Your goal →
Below are some records. Return exactly the lines from the one containing "left shoulder: (574, 266)" through the one containing "right knee: (206, 474)", both included, and only those.

[Records drawn from a dataset]

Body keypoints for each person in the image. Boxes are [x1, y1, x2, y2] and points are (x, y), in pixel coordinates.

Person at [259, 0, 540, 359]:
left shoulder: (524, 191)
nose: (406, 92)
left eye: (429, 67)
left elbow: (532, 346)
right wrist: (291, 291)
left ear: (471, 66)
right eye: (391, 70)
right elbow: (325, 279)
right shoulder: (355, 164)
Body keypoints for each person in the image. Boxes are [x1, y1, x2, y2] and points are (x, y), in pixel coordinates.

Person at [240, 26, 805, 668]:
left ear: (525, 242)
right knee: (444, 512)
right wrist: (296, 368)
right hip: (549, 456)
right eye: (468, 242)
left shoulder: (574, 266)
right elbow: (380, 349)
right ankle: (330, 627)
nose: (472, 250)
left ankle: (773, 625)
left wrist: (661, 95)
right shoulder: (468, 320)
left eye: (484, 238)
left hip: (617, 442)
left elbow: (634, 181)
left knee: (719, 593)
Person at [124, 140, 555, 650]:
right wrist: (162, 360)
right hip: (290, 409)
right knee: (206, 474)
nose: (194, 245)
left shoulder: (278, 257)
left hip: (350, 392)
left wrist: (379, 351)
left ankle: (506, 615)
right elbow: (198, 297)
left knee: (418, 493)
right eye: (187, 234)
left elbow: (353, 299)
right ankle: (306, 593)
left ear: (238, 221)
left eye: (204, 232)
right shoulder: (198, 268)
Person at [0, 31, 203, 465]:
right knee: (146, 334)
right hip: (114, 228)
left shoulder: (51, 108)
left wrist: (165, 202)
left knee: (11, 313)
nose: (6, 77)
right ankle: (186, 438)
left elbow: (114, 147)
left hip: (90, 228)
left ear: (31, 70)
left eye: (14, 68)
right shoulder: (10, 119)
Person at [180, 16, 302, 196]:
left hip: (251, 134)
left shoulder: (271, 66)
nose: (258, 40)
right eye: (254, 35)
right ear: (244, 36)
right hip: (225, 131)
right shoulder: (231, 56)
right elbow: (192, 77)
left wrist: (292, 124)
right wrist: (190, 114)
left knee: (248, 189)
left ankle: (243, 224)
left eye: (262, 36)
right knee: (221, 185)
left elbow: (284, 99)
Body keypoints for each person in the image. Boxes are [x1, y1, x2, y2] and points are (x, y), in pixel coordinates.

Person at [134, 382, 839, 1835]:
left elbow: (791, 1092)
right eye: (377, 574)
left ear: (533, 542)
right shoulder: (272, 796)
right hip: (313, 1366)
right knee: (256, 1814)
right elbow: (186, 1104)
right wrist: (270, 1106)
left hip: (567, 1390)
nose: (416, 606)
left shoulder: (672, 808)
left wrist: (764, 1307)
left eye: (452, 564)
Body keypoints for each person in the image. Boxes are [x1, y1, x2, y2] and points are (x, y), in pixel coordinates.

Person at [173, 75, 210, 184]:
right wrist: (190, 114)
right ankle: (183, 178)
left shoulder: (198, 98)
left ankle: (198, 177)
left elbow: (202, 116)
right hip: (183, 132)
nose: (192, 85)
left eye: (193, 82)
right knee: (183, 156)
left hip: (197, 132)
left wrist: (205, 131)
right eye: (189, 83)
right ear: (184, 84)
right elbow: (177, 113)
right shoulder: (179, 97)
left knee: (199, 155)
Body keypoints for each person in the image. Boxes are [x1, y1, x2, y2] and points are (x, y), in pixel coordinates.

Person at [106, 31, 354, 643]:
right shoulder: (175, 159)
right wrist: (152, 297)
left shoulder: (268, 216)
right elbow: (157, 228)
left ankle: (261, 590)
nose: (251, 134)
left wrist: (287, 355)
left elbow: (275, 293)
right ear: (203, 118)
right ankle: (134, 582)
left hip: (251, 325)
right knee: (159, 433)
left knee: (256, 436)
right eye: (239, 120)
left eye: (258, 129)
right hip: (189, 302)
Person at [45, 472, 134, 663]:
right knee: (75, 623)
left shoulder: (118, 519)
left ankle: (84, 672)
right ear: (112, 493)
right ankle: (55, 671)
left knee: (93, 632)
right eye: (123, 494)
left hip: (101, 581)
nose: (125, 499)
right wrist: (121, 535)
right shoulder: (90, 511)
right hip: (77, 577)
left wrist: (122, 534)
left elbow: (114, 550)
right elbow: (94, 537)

Response →
left shoulder: (574, 266)
right elbow: (380, 349)
right ankle: (330, 627)
nose: (472, 250)
left ankle: (773, 625)
left wrist: (661, 95)
right shoulder: (468, 320)
left eye: (484, 238)
left hip: (617, 442)
left elbow: (634, 181)
left knee: (719, 593)
Person at [124, 140, 555, 650]:
right wrist: (162, 360)
right hip: (290, 409)
right knee: (206, 474)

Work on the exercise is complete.